As Summer Turns to Fall, Hunting for Strawberries
by Martinique Davis
Aug 19, 2009 | 183 views | 0 0 comments | 5 5 recommendations | email to a friend | print
Raising Elle

The first official day of fall is still more than a month away, but up here in the mountains the earth’s axial tilt out of the direct gaze of the sun is already perceptible.

I feel it in our living room, where a chill greets us in the morning since we’re still stubbornly leaving windows open to invite the gentle babble of Prospect Creek in for coffee. It’s in the shadows shifting over the roof earlier in the evening, compelling me to put dinner on the table before it gets dark. It’s in my garden, where the once robust Cosmos and Nasturtiums are draped in more muted shades and my delicate newborn peppers, once so promising, have frozen on the stem.

And last but not least it’s written on the calendar, with the ski area opening 100 days from Tuesday.

The slow shifting of summer into fall is like a gentle nudge, coercing me to take my daughter out into the woods more frequently these days so we can wring the last luscious drops of summer out of the slowly fading fabric of the season. Elle orchestrates our outdoor jaunts – on the Cross Mountain Trail, around Woods Lake, in Waterfall Canyon, and just a stone’s throw from our house on the Jurassic Trail – from her jaunty spot in a backpack on my shoulders. From there, she keeps reins on the dog who, she seems to believe, must be called back anytime he wanders ahead (“Eddy! Eddy! Ed-dy!”) and occasionally tugs my ponytail, but mostly she keeps a lookout for her favorite thing, “straw-bees.”

I’m still not sure how she can know when we’re passing by a patch of wild alpine strawberries – although I suppose it’s just a good guess, since these creeping plants are in no short supply along the trails we walk together.

“Strawbee!” she screams, pointing to the ground.

“Well, let’s see…” I’m always skeptical that we’ll actually find one of these little gem-like fruits among all the leaves, but Elle seems to have some kind of baby radar for wild strawberries hiding alongside the trail. Or perhaps it’s simply that if you really take the time to find them, stooping in the grass rather than just giving a cursory glance before hustling on your way, wild strawberries have an uncanny way of getting into the mouth of an expectant toddler.

Elle loves wild strawberries, but she’s not picky. Raspberries, gooseberries, currants, and serviceberries have all found their way into Elle’s mouth this month, picked straight from the stem and delivered directly to her belly. She loves them all, even the not-quite-yet ripe, cause-you-to-pucker green-turning-purple globes of the prolific gooseberry bush we found on the shore of Woods Lake. Even the raspberries near our house, the thorny stems of which have a pesky way of poking her eager fingers. A sharp stab or two from a wild raspberry bush won’t slow this berry-picker down. Nor will wind, rain, thunder or mosquitoes.

“Strawbee! More. Strawbee.” (Elle hasn’t yet been able to verbally differentiate between the five or so different kinds of berries we can find around here, so for now they are all called strawberries.)

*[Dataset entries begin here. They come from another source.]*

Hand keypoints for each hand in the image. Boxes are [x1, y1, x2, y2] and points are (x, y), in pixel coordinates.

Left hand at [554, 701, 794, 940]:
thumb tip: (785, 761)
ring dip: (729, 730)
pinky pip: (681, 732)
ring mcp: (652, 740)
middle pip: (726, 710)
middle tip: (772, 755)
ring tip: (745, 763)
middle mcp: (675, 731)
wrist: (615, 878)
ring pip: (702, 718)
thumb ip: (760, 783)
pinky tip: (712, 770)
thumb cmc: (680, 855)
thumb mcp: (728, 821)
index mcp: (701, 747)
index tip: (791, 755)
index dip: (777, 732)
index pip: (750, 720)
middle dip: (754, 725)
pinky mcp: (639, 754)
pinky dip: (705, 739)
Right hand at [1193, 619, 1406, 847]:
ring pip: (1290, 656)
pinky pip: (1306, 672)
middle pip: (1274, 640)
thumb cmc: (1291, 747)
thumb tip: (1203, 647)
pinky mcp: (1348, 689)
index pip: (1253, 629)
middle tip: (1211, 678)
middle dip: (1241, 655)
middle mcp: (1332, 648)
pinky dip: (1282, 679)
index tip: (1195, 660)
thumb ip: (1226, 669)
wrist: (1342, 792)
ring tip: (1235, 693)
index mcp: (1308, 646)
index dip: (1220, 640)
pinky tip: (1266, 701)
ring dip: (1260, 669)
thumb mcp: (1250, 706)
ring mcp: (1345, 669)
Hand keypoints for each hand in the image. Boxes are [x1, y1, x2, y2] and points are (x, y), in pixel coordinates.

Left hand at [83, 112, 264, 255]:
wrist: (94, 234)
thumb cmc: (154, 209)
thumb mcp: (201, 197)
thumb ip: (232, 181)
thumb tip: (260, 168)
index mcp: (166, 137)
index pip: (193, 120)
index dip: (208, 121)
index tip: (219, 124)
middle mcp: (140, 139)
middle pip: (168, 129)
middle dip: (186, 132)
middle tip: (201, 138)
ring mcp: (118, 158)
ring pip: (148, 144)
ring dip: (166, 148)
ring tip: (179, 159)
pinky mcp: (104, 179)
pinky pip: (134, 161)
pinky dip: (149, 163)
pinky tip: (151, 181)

I remember as a child feeling elation at finding a wild strawberry under a leaf, or a ripe raspberry hidden on a bush. The berries themselves were spectacular, no doubt more delicious than anything you could buy in a plastic-wrapped package in a store, but they also held some kind of wild-born magic. They were like little nature presents, gift-wrapped in red and dark purple. Finding them was as exciting as finding Easter eggs – better, in fact, because I knew my mother hadn’t placed them there specifically for me to find.

At some point, during the shift from childhood into adulthood, I lost that jolt of exhilaration at finding a red-ripe berry to pluck from the vine. I’ve always been a berry-picker, there’s no question; but the fervent urgency to find one, followed by the thrill of locating the perfect specimen to pop into my mouth, waned as I grew older. Especially when there were more sophisticated things to forage around the woods for – like mushrooms.

Kids bring the old thrills of childhood back to their parents, through the purest and simplest of things. Like picking berries. I know my daughter is a berry-picker because I was one, and I would be lying to say that she is alone in being willing to put up with raindrops and mosquito bites while in the hunt for wild berries. The only difference now is that all of my hard-fought spoils go to one pint-sized victor, who doesn’t like to share her strawbees. (I sneak one or two at every picking, nevertheless.)

So while our mountain summer wanes, Elle and I pick berries, plucking the juiciest pearls from their hiding places; making sure, always, to save some for the mice and bears. They taste of sun and heat, rain and earth, but also of summers that have already passed, and of those still to come.